(Extracted records)
☆ ☆ ☆ ☆

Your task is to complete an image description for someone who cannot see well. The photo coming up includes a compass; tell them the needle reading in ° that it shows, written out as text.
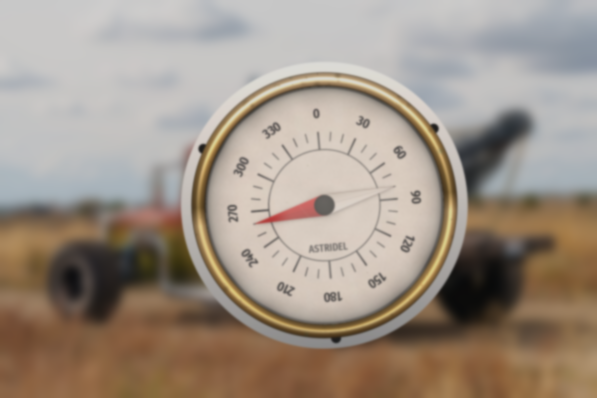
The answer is 260 °
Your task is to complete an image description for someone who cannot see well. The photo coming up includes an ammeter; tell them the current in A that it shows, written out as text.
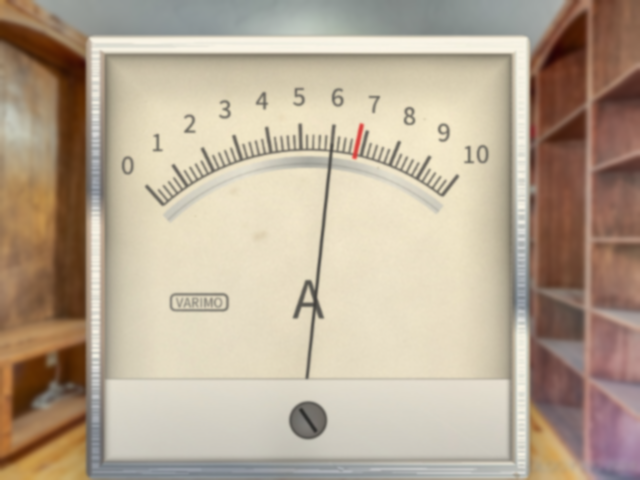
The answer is 6 A
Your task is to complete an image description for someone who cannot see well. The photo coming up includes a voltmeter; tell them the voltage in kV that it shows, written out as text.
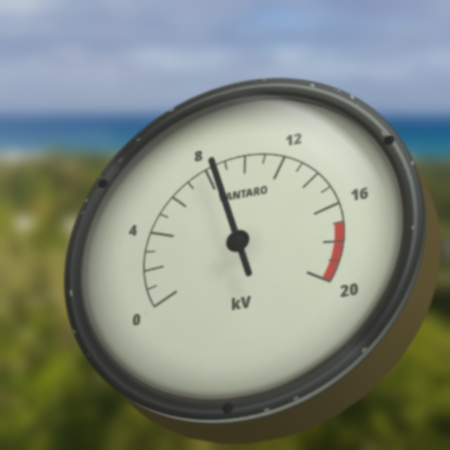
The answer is 8.5 kV
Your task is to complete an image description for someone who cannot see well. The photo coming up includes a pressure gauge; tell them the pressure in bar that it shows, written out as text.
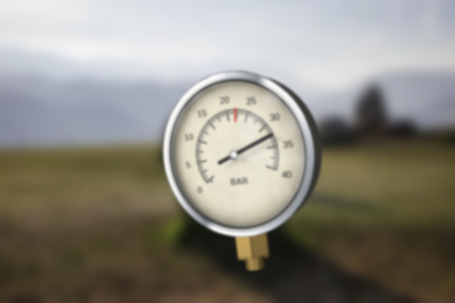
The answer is 32.5 bar
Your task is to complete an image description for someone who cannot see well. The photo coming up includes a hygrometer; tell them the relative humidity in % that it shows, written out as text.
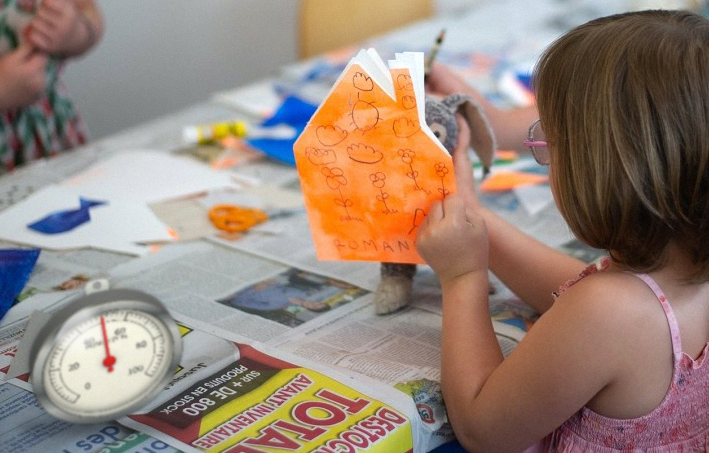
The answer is 50 %
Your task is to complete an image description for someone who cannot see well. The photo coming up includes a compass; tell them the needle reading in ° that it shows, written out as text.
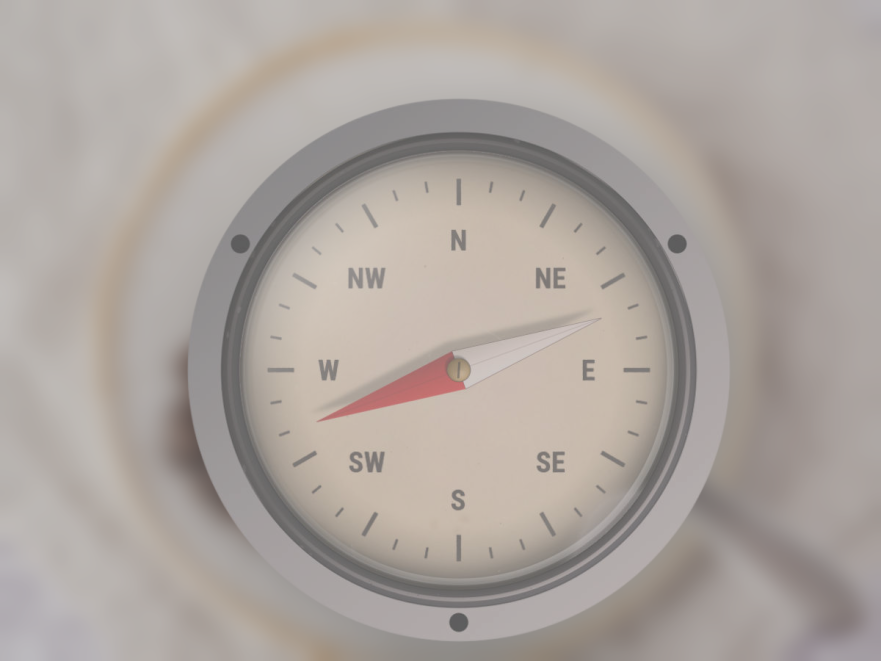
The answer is 250 °
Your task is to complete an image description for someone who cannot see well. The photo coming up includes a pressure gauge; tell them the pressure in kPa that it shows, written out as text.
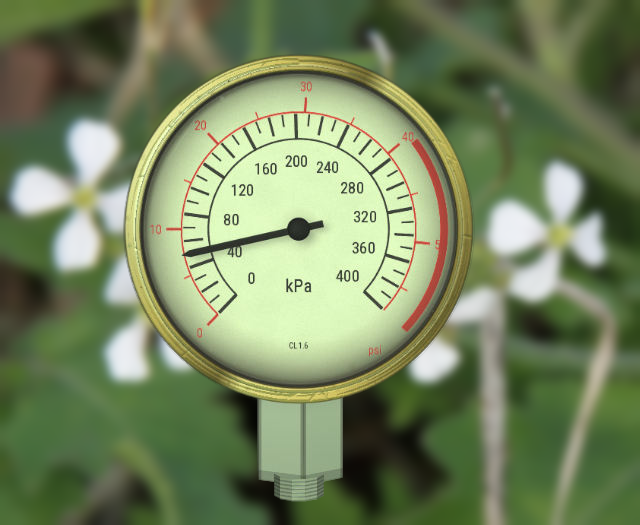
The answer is 50 kPa
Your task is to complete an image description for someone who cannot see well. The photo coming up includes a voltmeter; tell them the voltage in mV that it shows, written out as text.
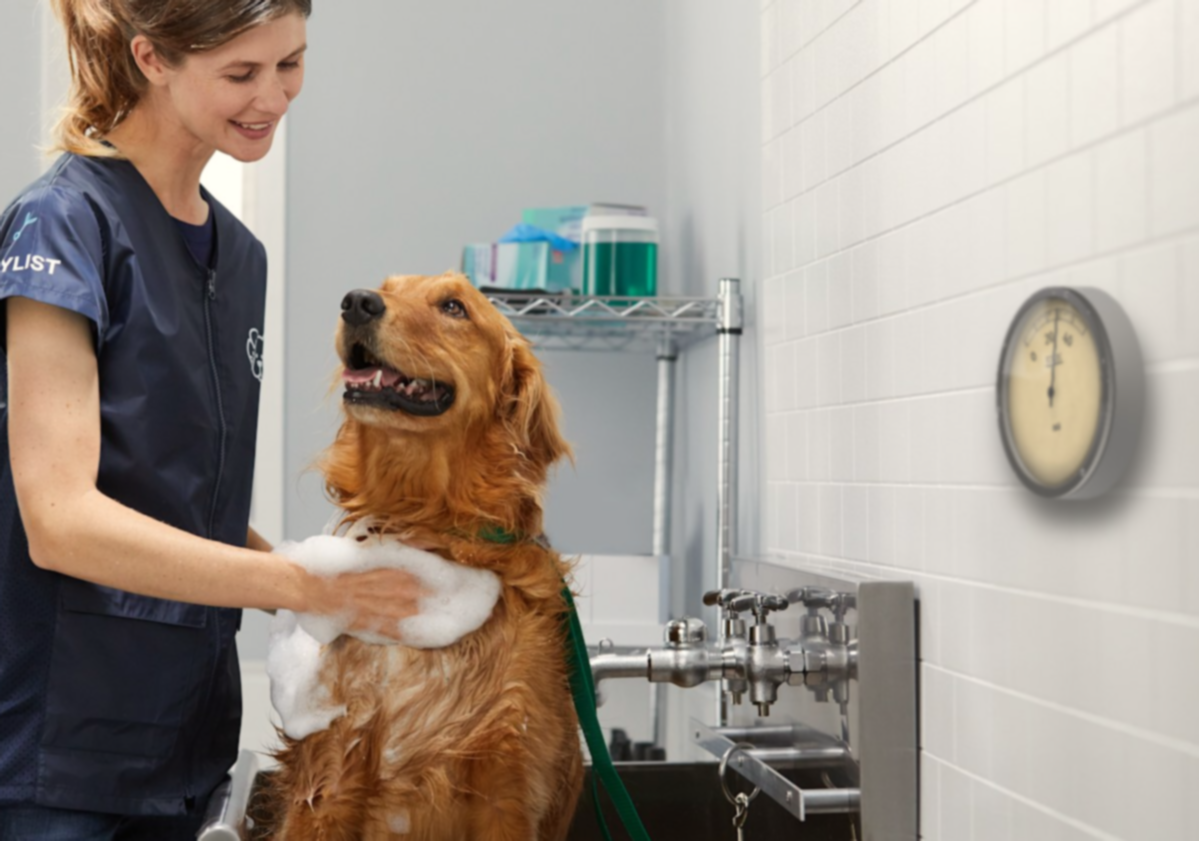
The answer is 30 mV
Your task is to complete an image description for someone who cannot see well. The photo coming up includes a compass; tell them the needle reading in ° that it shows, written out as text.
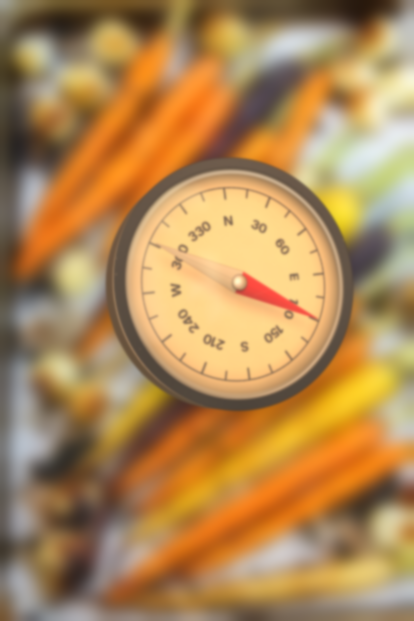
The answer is 120 °
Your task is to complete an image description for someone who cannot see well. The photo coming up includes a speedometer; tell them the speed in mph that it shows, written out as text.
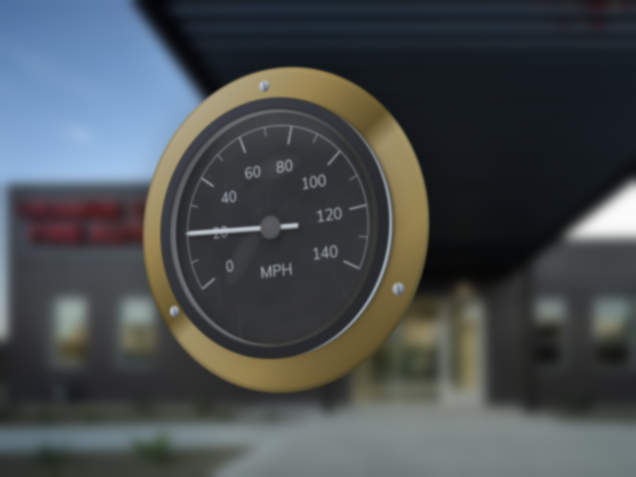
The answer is 20 mph
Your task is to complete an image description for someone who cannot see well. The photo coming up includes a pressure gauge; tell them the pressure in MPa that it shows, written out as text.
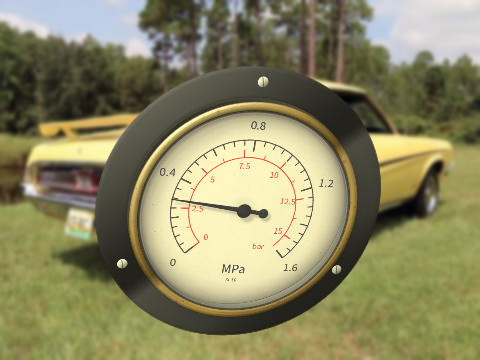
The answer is 0.3 MPa
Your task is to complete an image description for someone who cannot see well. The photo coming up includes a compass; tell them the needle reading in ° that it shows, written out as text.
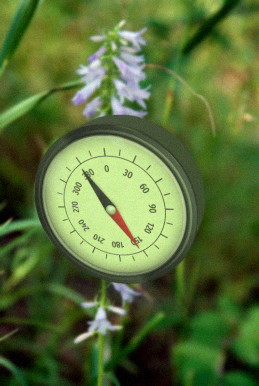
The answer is 150 °
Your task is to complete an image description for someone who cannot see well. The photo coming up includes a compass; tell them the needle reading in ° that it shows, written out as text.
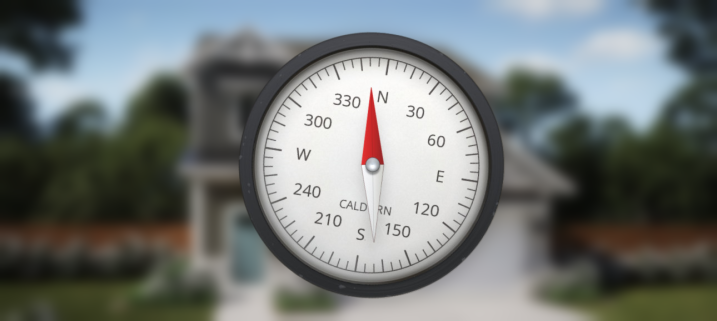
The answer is 350 °
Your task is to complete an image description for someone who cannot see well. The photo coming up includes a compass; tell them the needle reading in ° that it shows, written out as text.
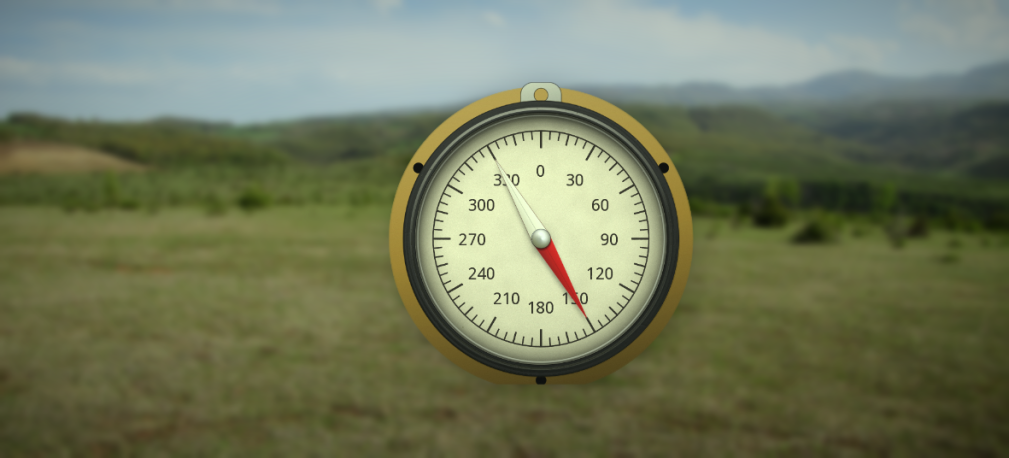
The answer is 150 °
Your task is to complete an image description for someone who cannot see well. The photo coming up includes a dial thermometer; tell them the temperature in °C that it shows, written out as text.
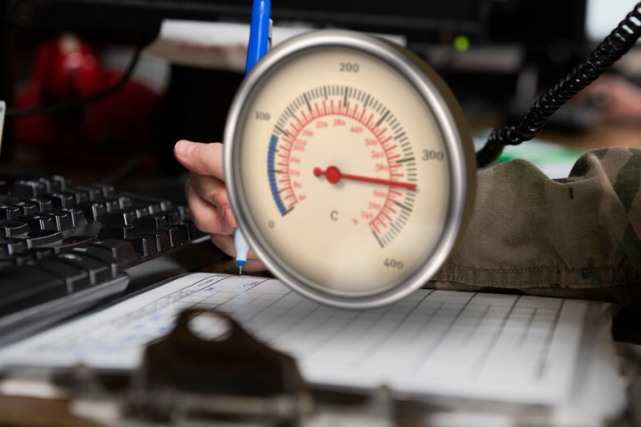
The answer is 325 °C
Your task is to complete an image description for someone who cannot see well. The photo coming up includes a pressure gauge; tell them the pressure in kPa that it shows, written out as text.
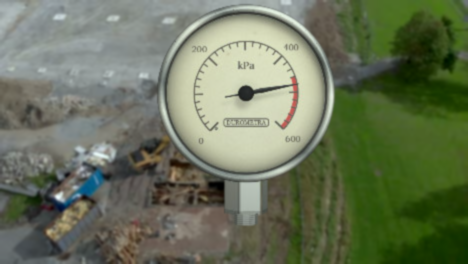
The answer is 480 kPa
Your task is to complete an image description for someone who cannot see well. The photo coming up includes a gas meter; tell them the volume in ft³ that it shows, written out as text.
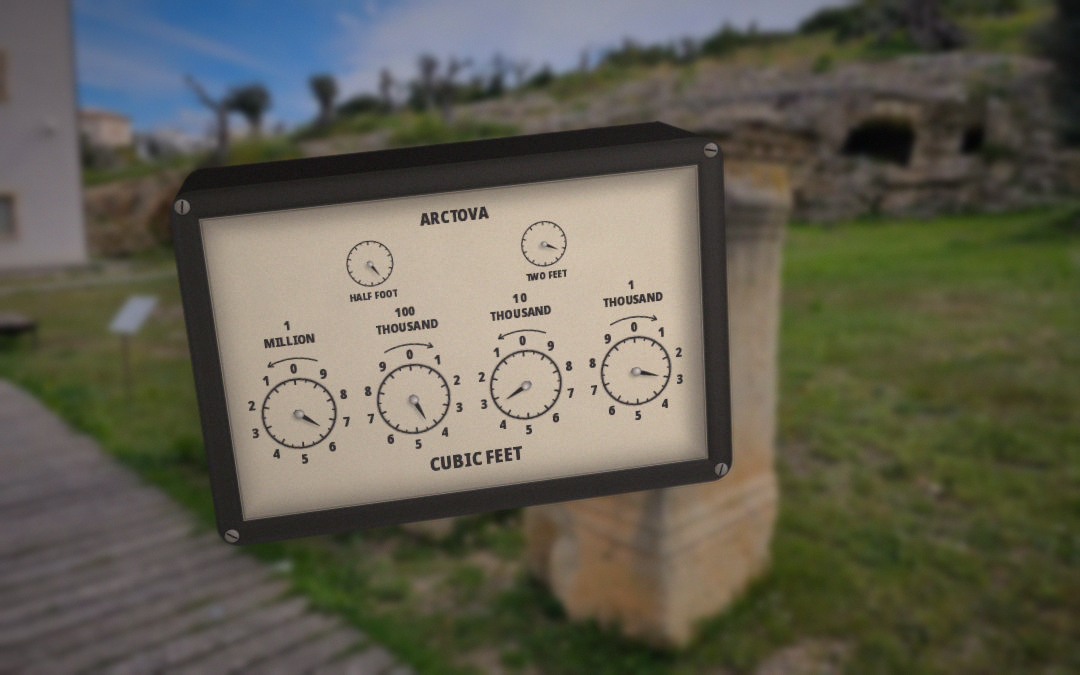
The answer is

☆ ☆ ☆ ☆

YOUR ASSIGNMENT:
Copy the records above word for word, from the line containing "up includes an" through the line containing "The answer is 50 kPa", including both of those lines. Leave the pictures out of your copy.

SOLUTION FOR THIS PROBLEM:
Your task is to complete an image description for someone who cannot see well. The photo coming up includes an ammeter; tell them the current in A that it shows, written out as text.
The answer is 6 A
Your task is to complete an image description for someone who cannot see well. The photo coming up includes a voltmeter; tell them the voltage in kV that it shows, written out as text.
The answer is 8.5 kV
Your task is to complete an image description for someone who cannot see well. The photo coming up includes a pressure gauge; tell them the pressure in bar that it shows, written out as text.
The answer is 32.5 bar
Your task is to complete an image description for someone who cannot see well. The photo coming up includes a hygrometer; tell them the relative humidity in % that it shows, written out as text.
The answer is 50 %
Your task is to complete an image description for someone who cannot see well. The photo coming up includes a compass; tell them the needle reading in ° that it shows, written out as text.
The answer is 250 °
Your task is to complete an image description for someone who cannot see well. The photo coming up includes a pressure gauge; tell them the pressure in kPa that it shows, written out as text.
The answer is 50 kPa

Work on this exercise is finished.